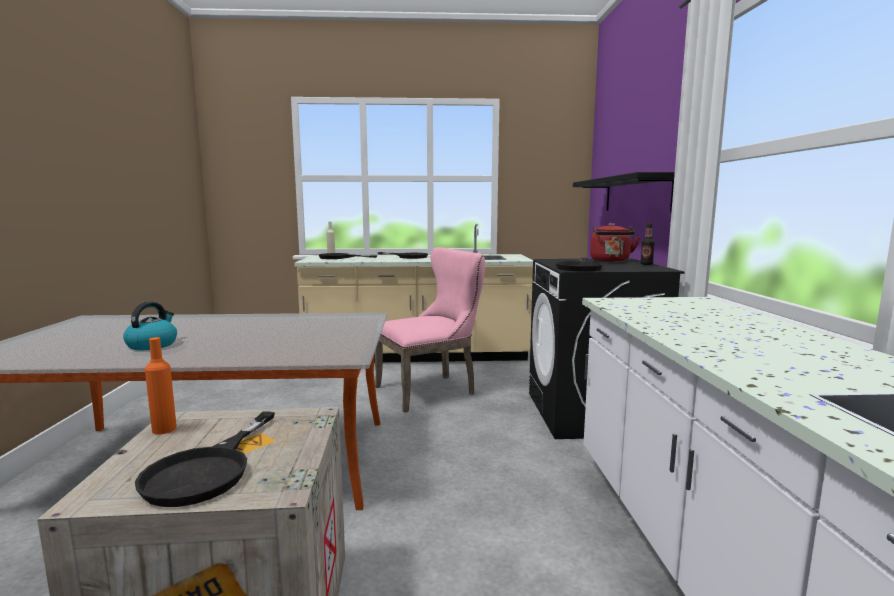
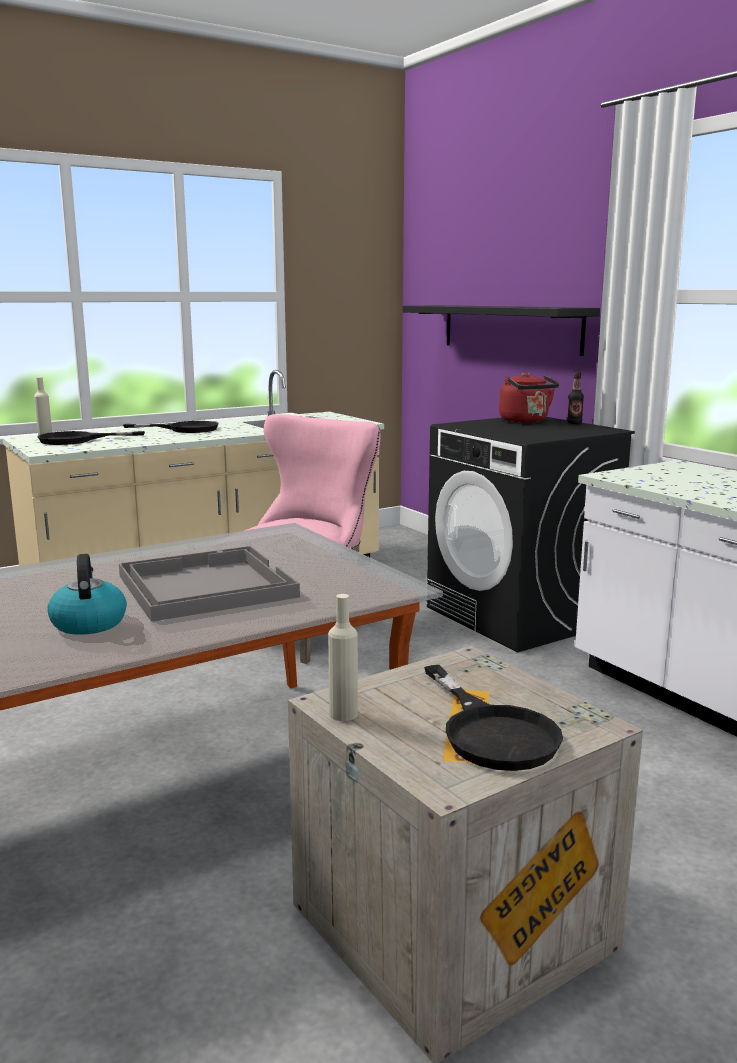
camera: 30 degrees left, 5 degrees up
(164, 429) = (343, 714): orange bottle -> beige bottle
(250, 337) = (204, 586): none -> grey tray
(579, 267) = (525, 435): black frying pan -> none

■ **Activity**
Each line above should be returned exactly as written, apart from any pictures.

■ **Expected answer**
camera: 30 degrees left, 5 degrees up
(164, 429) = (343, 714): orange bottle -> beige bottle
(250, 337) = (204, 586): none -> grey tray
(579, 267) = (525, 435): black frying pan -> none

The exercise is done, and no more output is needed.